> INSTRUCTIONS FOR THE TASK:
From the entries that follow, pick out all lines holding "grate".

> DATA UNDER STUDY:
━━━━

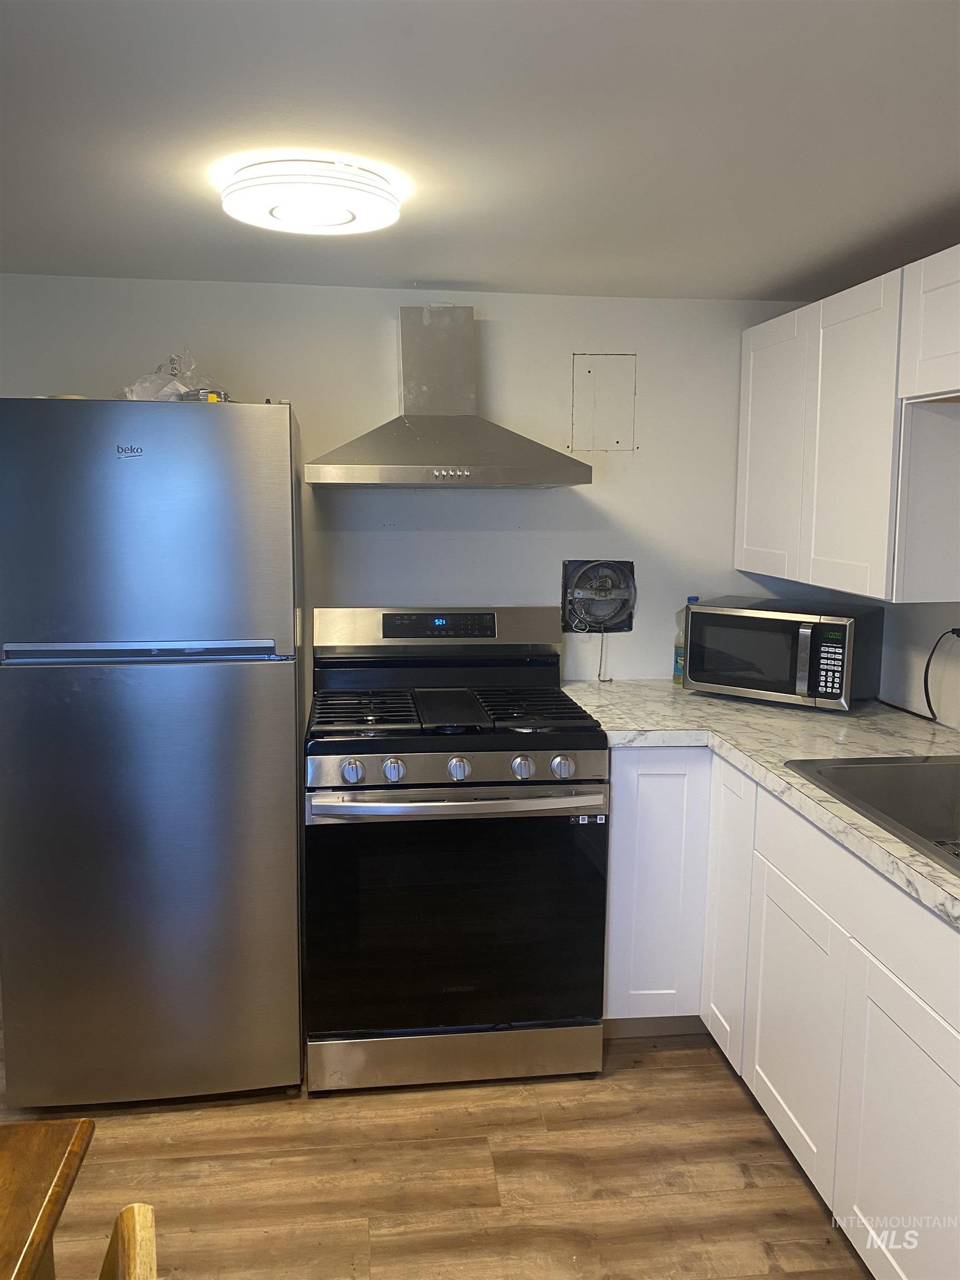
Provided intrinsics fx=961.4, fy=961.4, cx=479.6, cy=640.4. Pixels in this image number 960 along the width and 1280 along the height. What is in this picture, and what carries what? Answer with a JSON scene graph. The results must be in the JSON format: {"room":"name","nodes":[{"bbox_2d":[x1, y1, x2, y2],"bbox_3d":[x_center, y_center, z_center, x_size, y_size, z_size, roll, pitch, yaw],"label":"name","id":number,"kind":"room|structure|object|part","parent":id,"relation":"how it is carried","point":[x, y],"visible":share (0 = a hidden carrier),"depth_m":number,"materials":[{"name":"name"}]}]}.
{"room":"kitchen","nodes":[
{"label":"kitchen","id":0,"kind":"room"},
{"bbox_2d":[0,277,815,695],"bbox_3d":[-0.534,-0.028,3.098,3.434,2.130,0.116,0,8,-7],"label":"back wall","id":1,"kind":"structure","parent":0,"point":[312,396],"depth_m":3.03,"materials":[{"name":"white paint"}]},
{"bbox_2d":[307,307,591,487],"bbox_3d":[-0.097,-0.706,2.754,0.753,0.527,0.483,0,8,-7],"label":"range hood","id":2,"kind":"object","parent":1,"relation":"attached to","point":[502,466],"visible":0.99,"depth_m":2.74,"materials":[{"name":"silver metal"}]},
{"bbox_2d":[560,557,636,633],"bbox_3d":[0.393,-0.147,3.156,0.248,0.242,0.081,0,8,-7],"label":"exhaust fan","id":3,"kind":"object","parent":1,"relation":"in","point":[573,579],"visible":0.97,"depth_m":3.17,"materials":[{"name":"grey metal"}]},
{"bbox_2d":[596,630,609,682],"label":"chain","id":4,"kind":"object","parent":3,"relation":"hanging from","point":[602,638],"visible":0.97,"depth_m":3.18,"materials":[{"name":"white plastic"}]},
{"bbox_2d":[570,352,637,451],"bbox_3d":[0.394,-0.751,3.070,0.188,0.308,0.010,0,8,-7],"label":"access panel","id":5,"kind":"object","parent":1,"relation":"in","point":[613,380],"visible":0.99,"depth_m":3.07,"materials":[{"name":"white paint"}]},
{"bbox_2d":[0,1023,872,1279],"bbox_3d":[-0.502,1.435,0.823,4.420,0.095,5.036,0,8,-7],"label":"floor","id":6,"kind":"structure","parent":0,"point":[673,1079],"depth_m":2.14,"materials":[{"name":"brown wood"}]},
{"bbox_2d":[0,1117,94,1279],"bbox_3d":[-0.863,1.055,0.483,0.986,0.760,1.383,0,8,-7],"label":"wooden table","id":7,"kind":"object","parent":6,"relation":"on","point":[4,1152],"visible":1,"depth_m":1.06,"materials":[{"name":"brown wood"}]},
{"bbox_2d":[98,1202,157,1279],"bbox_3d":[-0.493,1.007,0.805,0.459,0.793,0.431,-2,9,-20],"label":"wooden chair","id":8,"kind":"object","parent":6,"relation":"on","point":[143,1246],"visible":1,"depth_m":0.96,"materials":[{"name":"brown wood"}]},
{"bbox_2d":[0,396,308,1106],"bbox_3d":[-0.839,0.259,2.606,0.679,1.715,0.765,0,8,-7],"label":"refrigerator","id":9,"kind":"object","parent":6,"relation":"on","point":[235,692],"visible":1,"depth_m":2.26,"materials":[{"name":"silver metal"}]},
{"bbox_3d":[-0.798,-0.257,2.201,0.711,0.569,0.093,0,8,-7],"label":"freezer door","id":10,"kind":"part","parent":9,"relation":"part of","materials":[{"name":"silver metal"}]},
{"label":"door","id":11,"kind":"part","parent":9,"relation":"part of","materials":[{"name":"silver metal"}]},
{"bbox_2d":[116,352,222,400],"bbox_3d":[-0.820,-0.669,2.532,0.280,0.162,0.264,-2,9,-19],"label":"plastic bag","id":12,"kind":"object","parent":9,"relation":"on","point":[138,388],"visible":0.56,"depth_m":2.47,"materials":[{"name":"clear plastic"}]},
{"bbox_2d":[180,387,229,402],"bbox_3d":[-0.691,-0.607,2.421,0.117,0.038,0.123,0,8,-7],"label":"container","id":13,"kind":"object","parent":9,"relation":"on","point":[212,396],"visible":0.41,"depth_m":2.37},
{"bbox_2d":[303,605,609,1093],"bbox_3d":[-0.090,0.523,2.707,0.767,1.192,0.764,0,8,-7],"label":"gas range","id":14,"kind":"object","parent":6,"relation":"on","point":[401,730],"visible":1,"depth_m":2.44,"materials":[{"name":"metal"}]},
{"bbox_3d":[-0.311,0.319,2.341,0.051,0.052,0.047,0,8,-7],"label":"knob","id":15,"kind":"part","parent":14,"relation":"part of","materials":[{"name":"silver metal"}]},
{"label":"burner grate","id":16,"kind":"part","parent":14,"relation":"part of","materials":[{"name":"black metal"}]},
{"bbox_3d":[-0.214,0.319,2.360,0.049,0.051,0.047,0,8,-7],"label":"knob","id":17,"kind":"part","parent":14,"relation":"part of","materials":[{"name":"silver metal"}]},
{"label":"backguard","id":18,"kind":"part","parent":14,"relation":"part of","materials":[{"name":"silver metal"}]},
{"bbox_3d":[-0.067,0.720,2.458,0.780,0.631,0.072,0,8,-7],"label":"oven door","id":19,"kind":"part","parent":14,"relation":"part of","materials":[{"name":"black glass"}]},
{"bbox_3d":[-0.064,1.078,2.529,0.765,0.132,0.081,0,8,-7],"label":"storage drawer","id":20,"kind":"part","parent":14,"relation":"part of","materials":[{"name":"silver metal"}]},
{"bbox_3d":[-0.052,0.389,2.373,0.707,0.033,0.117,0,8,-7],"label":"oven handle","id":21,"kind":"part","parent":14,"relation":"part of","materials":[{"name":"silver metal"}]},
{"bbox_3d":[-0.052,0.317,2.406,0.697,0.088,0.074,0,8,-7],"label":"control panel","id":22,"kind":"part","parent":14,"relation":"part of","materials":[{"name":"silver metal"}]},
{"bbox_3d":[-0.056,0.319,2.390,0.051,0.053,0.048,0,8,-7],"label":"knob","id":23,"kind":"part","parent":14,"relation":"part of","materials":[{"name":"silver metal"}]},
{"bbox_3d":[0.103,0.315,2.392,0.049,0.052,0.048,0,8,-7],"label":"knob","id":24,"kind":"part","parent":14,"relation":"part of","materials":[{"name":"silver metal"}]},
{"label":"burner grate","id":25,"kind":"part","parent":14,"relation":"part of","materials":[{"name":"black metal"}]},
{"bbox_3d":[0.205,0.314,2.399,0.052,0.052,0.049,0,8,-7],"label":"knob","id":26,"kind":"part","parent":14,"relation":"part of","materials":[{"name":"silver metal"}]},
{"bbox_2d":[603,751,959,1279],"bbox_3d":[0.865,0.791,2.017,0.841,0.875,1.995,0,8,-7],"label":"base cabinet","id":27,"kind":"object","parent":6,"relation":"on","point":[932,1039],"visible":0.78,"depth_m":2.02,"materials":[{"name":"white paint"}]},
{"bbox_3d":[0.496,0.712,2.716,0.275,0.742,0.078,0,8,-7],"label":"cabinet door","id":28,"kind":"part","parent":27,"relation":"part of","materials":[{"name":"white paint"}]},
{"bbox_3d":[0.669,0.727,2.606,0.036,0.751,0.354,0,8,-7],"label":"cabinet door","id":29,"kind":"part","parent":27,"relation":"part of","materials":[{"name":"white paint"}]},
{"bbox_2d":[561,677,959,926],"bbox_3d":[0.897,0.311,2.084,0.848,0.041,2.695,0,8,-7],"label":"countertop","id":30,"kind":"structure","parent":27,"relation":"on","point":[739,705],"depth_m":2.42,"materials":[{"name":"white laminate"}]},
{"bbox_2d":[671,595,699,683],"bbox_3d":[0.672,-0.001,3.099,0.078,0.282,0.070,0,8,-7],"label":"plastic bottle","id":31,"kind":"object","parent":30,"relation":"on","point":[692,598],"visible":0.35,"depth_m":3.09,"materials":[{"name":"clear plastic"}]},
{"bbox_2d":[681,596,884,709],"bbox_3d":[0.903,0.032,2.890,0.497,0.278,0.349,7,10,36],"label":"microwave","id":32,"kind":"object","parent":30,"relation":"on","point":[697,614],"visible":0.99,"depth_m":2.76,"materials":[{"name":"metal"}]},
{"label":"microwave window","id":33,"kind":"part","parent":32,"relation":"part of","materials":[{"name":"glass"}]},
{"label":"microwave handle","id":34,"kind":"part","parent":32,"relation":"part of","materials":[{"name":"silver metal"}]},
{"bbox_3d":[0.923,0.059,2.541,0.089,0.187,0.076,7,10,36],"label":"keypad","id":35,"kind":"part","parent":32,"relation":"part of","materials":[{"name":"black plastic"}]},
{"bbox_2d":[784,753,959,877],"bbox_3d":[0.996,0.411,1.816,0.537,0.179,0.805,0,8,-7],"label":"sink","id":36,"kind":"object","parent":30,"relation":"in","point":[921,783],"visible":0.7,"depth_m":2.14,"materials":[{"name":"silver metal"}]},
{"bbox_2d":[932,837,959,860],"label":"sink grid","id":37,"kind":"object","parent":36,"relation":"in","point":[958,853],"visible":0.76,"depth_m":2.01,"materials":[{"name":"silver metal"}]},
{"bbox_3d":[0.725,0.881,2.245,0.037,0.566,0.437,0,8,-7],"label":"cabinet door","id":38,"kind":"part","parent":27,"relation":"part of","materials":[{"name":"white paint"}]},
{"bbox_3d":[0.787,0.947,1.763,0.031,0.589,0.529,0,8,-7],"label":"cabinet door","id":39,"kind":"part","parent":27,"relation":"part of","materials":[{"name":"white paint"}]},
{"bbox_2d":[0,0,959,299],"bbox_3d":[-0.307,-0.839,0.949,4.087,0.104,4.359,0,8,-7],"label":"ceiling","id":40,"kind":"structure","parent":0,"point":[470,278],"depth_m":1.70,"materials":[{"name":"white paint"}]},
{"bbox_2d":[219,157,401,235],"bbox_3d":[-0.347,-0.896,1.968,0.360,0.078,0.356,0,8,-7],"label":"ceiling light","id":41,"kind":"object","parent":40,"relation":"attached to","point":[380,205],"visible":0.99,"depth_m":1.86,"materials":[{"name":"white plastic"}]},
{"bbox_2d":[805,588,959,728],"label":"right wall","id":42,"kind":"structure","parent":0,"point":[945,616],"depth_m":2.69,"materials":[{"name":"white paint"}]},
{"bbox_2d":[733,246,959,604],"bbox_3d":[1.075,-0.533,2.551,0.331,0.762,1.126,0,8,-7],"label":"upper cabinet","id":43,"kind":"object","parent":42,"relation":"attached to","point":[745,541],"visible":1,"depth_m":2.37,"materials":[{"name":"white paint"}]},
{"bbox_3d":[0.864,-0.540,2.851,0.042,0.732,0.429,0,8,-7],"label":"cabinet door","id":44,"kind":"part","parent":43,"relation":"part of","materials":[{"name":"white paint"}]},
{"bbox_3d":[0.917,-0.479,2.410,0.055,0.743,0.405,0,8,-7],"label":"upper cabinet door","id":45,"kind":"part","parent":43,"relation":"part of","materials":[{"name":"white paint"}]},
{"bbox_2d":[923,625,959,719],"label":"power cord","id":46,"kind":"object","parent":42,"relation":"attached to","point":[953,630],"visible":1,"depth_m":2.56,"materials":[{"name":"black plastic"}]}
]}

━━━━

> EXERCISE SOLUTION:
{"label":"burner grate","id":16,"kind":"part","parent":14,"relation":"part of","materials":[{"name":"black metal"}]},
{"label":"burner grate","id":25,"kind":"part","parent":14,"relation":"part of","materials":[{"name":"black metal"}]},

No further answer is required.